February 16, 2018

Mark Phillips | Movers & Shakers 2012 — Tech Leaders

Online Architect

Mark Phillips Movers & Shakers 2012


Assistant Dean for Digital Libraries
University of North Texas Libraries, Denton

MLS, University of North Texas, Denton, 2004

A few years back, Phillips began a project to photograph each courthouse in each of the 254 Texas county seats (he has 89 to go). He’s already completed similar photo missions in Oklahoma and Kansas


Photo ©Sean McGinty Photography LLC

Mark Phillips, assistant dean for digital libraries at the University of North Texas (UNT), Denton, shatters the computer nerd stereotype quite well.

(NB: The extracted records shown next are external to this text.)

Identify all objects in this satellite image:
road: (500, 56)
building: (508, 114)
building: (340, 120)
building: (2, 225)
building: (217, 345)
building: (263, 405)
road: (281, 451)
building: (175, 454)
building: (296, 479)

He and his fiancée hike and kayak. He plays string bass in Arkansas’s Fort Smith Symphony. He’s an avid photographer, with extensive online galleries. But at work, Phillips has proven every bit the trendsetting technological master.

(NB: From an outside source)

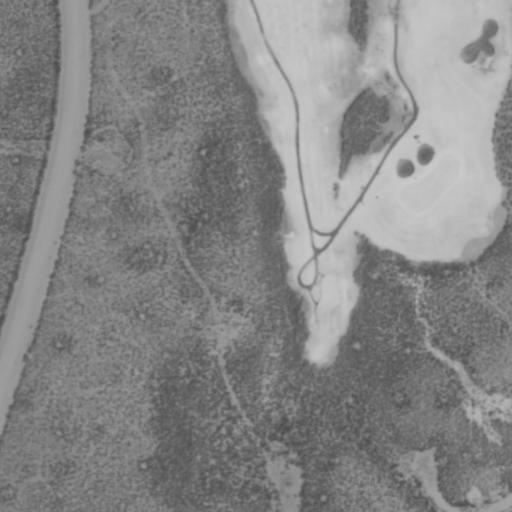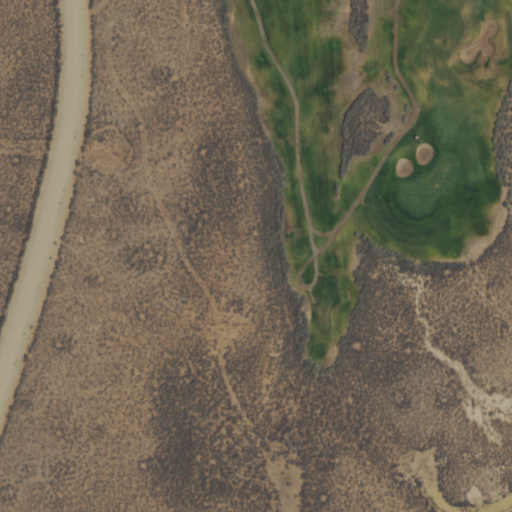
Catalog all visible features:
park: (369, 172)
road: (55, 188)
road: (409, 369)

An accomplished systems architect, Phillips redesigned and rebuilt the university’s digital library (digital.library.unt.edu). It’s now a vast repository of collections from various UNT libraries, schools, and departments, and the sprawling Portal to Texas History (texashistory.unt.edu) is also based on this system. In 2011, Phillips worked on upgrades and explored avenues for discovery and use of the materials now housed online.

The site currently boasts 60,211 visible items comprising some 3.7 million files. That total continues to grow as material is added from a host of contributors. “We didn’t start with, ‘We need the cooperation of everybody,’ ” Phillips says. “We started with, ‘Who wants to work with us?’ It picked up speed from there. It has kind of grown organically.”

Since the digital library redesign began with a $1 million Institute of Museum and Library Services (IMLS) grant in 2008, UNT Libraries has successfully added funding every year to help Phillips’s team expand its work. Last summer, UNT received an $800,000 IMLS grant, allowing the project to evolve. Phillips’s success has made him a sought-after speaker at other universities. “He has the ability to understand libraries in the present and envision what they will look like in the future,” says Cathy Hartman, UNT’s associate dean of libraries.